To the Ordinary Teacher

This is to the ordinary teacher. The ordinary teacher who can't tell constructivism from behaviourism; who can't discern assessment of learning from assessment for learning; who thinks PowerPoint is an effective use of technology in learning; who still struggles to understand the nuances of knowing and understanding.

I'm sorry.

I'm sorry for looking at your word-chocked slides with disdain. For ridiculing your worksheets because the font was 'so cheesy'. For criticising your drill and practice classes as outdated and oppressive. For treating with contempt your pedagogy as traditional and backward. For criticising your focus on test results because for all that hullaballoo, recruiters and employers still care about them.

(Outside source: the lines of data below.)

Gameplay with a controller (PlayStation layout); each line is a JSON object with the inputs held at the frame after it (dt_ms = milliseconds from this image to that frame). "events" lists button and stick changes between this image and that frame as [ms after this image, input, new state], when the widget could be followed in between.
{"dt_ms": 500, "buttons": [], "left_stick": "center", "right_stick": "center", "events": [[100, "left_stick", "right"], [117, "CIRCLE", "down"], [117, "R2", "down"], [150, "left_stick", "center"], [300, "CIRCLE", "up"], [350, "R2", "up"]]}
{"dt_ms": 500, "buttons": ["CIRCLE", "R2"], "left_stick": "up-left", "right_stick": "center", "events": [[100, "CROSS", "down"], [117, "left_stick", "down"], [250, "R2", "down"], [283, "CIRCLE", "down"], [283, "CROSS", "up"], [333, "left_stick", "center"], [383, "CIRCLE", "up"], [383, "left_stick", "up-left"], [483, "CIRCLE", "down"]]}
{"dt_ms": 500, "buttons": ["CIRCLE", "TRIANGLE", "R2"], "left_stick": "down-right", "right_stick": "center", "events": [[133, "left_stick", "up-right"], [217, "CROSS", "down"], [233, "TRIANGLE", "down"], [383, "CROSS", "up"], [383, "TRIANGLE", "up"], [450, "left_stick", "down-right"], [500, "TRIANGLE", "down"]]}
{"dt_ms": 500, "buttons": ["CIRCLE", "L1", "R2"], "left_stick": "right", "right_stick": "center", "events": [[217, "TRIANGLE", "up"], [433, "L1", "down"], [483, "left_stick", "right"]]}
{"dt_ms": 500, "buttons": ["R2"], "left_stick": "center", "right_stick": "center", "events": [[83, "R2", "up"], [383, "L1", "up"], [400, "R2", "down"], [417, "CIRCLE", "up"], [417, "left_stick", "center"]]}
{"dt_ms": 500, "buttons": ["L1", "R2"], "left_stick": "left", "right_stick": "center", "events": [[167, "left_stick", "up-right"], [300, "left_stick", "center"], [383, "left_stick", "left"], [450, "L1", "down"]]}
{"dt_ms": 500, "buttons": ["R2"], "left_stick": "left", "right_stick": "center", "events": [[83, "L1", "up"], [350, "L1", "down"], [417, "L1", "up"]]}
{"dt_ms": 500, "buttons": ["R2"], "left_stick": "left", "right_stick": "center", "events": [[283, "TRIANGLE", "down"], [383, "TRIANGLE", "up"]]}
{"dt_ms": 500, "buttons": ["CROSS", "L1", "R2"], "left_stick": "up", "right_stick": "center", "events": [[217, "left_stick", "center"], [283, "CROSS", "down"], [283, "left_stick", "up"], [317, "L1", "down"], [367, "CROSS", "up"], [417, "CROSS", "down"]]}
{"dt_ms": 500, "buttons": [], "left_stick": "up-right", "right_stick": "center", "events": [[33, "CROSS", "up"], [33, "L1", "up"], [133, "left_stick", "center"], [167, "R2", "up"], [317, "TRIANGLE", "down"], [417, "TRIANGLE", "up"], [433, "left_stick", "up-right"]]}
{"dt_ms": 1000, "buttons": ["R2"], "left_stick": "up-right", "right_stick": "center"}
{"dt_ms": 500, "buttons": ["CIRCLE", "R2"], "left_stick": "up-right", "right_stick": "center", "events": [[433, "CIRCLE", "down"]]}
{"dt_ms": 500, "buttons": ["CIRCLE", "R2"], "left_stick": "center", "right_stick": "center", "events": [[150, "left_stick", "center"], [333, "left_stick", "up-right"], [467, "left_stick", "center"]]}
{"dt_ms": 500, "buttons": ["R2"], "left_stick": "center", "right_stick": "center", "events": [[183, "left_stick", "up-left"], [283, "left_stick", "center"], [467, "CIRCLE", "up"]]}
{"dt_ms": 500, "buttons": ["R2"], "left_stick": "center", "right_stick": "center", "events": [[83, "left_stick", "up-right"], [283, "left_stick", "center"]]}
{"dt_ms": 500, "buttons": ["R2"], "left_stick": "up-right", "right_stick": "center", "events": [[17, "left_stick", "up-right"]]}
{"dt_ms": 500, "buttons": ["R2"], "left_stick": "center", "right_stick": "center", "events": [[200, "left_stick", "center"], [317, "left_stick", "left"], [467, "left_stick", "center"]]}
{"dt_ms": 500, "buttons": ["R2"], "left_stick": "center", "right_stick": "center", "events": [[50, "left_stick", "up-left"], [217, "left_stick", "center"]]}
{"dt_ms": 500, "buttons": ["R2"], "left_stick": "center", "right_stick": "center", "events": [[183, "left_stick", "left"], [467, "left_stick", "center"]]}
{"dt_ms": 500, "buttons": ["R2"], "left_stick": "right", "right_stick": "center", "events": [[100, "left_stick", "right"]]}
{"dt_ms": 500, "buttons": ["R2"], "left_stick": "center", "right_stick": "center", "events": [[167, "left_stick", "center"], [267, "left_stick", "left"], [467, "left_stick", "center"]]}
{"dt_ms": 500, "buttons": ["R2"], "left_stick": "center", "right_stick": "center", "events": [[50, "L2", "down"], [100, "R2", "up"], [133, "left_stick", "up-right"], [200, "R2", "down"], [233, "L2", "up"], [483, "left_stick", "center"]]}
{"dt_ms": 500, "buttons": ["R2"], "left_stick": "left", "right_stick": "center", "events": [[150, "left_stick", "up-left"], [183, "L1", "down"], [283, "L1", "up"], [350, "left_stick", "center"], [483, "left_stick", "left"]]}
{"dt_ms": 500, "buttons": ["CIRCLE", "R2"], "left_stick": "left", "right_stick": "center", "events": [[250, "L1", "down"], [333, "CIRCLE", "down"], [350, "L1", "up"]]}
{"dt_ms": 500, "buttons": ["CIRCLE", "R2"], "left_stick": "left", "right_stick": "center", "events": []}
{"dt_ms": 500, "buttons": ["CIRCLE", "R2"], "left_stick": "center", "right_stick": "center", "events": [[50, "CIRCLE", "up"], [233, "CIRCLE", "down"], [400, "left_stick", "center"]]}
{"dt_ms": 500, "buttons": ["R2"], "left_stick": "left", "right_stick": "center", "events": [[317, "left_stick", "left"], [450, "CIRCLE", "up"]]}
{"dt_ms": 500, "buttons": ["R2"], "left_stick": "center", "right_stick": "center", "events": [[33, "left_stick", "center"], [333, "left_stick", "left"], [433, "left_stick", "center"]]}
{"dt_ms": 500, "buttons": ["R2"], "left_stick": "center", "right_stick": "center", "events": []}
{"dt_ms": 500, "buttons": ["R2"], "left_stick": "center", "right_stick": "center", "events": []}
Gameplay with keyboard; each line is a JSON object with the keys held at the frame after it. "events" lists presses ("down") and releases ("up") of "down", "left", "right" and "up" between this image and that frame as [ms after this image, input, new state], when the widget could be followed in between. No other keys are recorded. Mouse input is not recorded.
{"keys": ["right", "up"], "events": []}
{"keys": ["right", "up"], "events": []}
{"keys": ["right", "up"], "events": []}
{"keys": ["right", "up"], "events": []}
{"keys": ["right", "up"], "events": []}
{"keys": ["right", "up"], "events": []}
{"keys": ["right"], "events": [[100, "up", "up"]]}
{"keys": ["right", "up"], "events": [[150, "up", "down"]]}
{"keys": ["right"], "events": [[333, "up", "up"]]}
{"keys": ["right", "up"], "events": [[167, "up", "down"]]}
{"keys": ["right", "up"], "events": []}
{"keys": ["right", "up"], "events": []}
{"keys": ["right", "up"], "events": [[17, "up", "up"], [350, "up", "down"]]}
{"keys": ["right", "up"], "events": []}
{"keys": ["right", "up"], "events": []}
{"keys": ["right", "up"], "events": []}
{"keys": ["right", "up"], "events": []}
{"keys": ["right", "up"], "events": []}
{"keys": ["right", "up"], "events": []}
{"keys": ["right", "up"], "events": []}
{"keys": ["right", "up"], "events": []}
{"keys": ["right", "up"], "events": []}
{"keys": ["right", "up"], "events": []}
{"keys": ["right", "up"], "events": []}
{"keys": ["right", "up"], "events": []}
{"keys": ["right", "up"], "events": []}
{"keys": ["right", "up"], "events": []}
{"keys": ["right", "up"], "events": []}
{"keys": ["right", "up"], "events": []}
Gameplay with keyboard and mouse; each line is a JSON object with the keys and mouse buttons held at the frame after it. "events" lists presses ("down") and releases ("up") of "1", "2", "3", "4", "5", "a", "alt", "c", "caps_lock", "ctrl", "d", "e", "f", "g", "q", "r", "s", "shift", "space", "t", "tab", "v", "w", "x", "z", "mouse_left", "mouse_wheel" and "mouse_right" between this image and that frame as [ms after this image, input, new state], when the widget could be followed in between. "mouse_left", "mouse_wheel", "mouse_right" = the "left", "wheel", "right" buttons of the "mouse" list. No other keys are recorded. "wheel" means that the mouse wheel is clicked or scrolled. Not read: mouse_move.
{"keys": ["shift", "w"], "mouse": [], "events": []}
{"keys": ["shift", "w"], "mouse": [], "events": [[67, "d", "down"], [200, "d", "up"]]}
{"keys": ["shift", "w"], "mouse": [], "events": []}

I salute your perseverance. As you watch those with no heart nor skill surge past because of their talents in administration; as you watch students disconnect because you can't capture or engage like the teacher next door; while others comment and criticise the rightness or wrongness of your methods, all you do is persevere to walk beside and sometimes carry your students there. 

I commend your sincere, authentic love and care for students. Each day, you give the best of your knowledge and strength in the hope that it will somehow someday make a difference. Students come and go, and some never see the value of what you do. Of those who see, only a few return to say their thanks. Yet each year, you step into a new class ready to give your all.

But this is not permission nor validation, to remain as you are; to snub at administrators, researchers and intellectuals; to resist change and fear failure; to hide behind tests with the excuse that results are all that matters; to lead unbalanced lives saying  'it's all about the students.' We teach who we are and students will and forever need teachers who are whole in heart, body and mind to emulate.

If we truly care and love what we do. Then no matter our age, no matter the difficulty, no matter our experience, no matter our expertise, we must all strive to excel in our craft and profession. To read, to listen, to learn. In the end, it is through skill and knowledge that we achieve. Intention alone, no matter how noble, is insufficient.

Heart, head, hands. Without hands, nothing is achieved. Without the head, no plans made. Without the heart, achievements and plans remain hollow. Therefore, read regularly to feed your mind; connect openly to grow your heart; rest regularly to restore the body. 

Who am I? I am you. Who are you? You are me. Any teacher who has walked the journey long enough would have been both I and You at one point or another. In the end, it's having the wisdom to understand that we teach who we are, and the humility to accept that who we are is never good enough.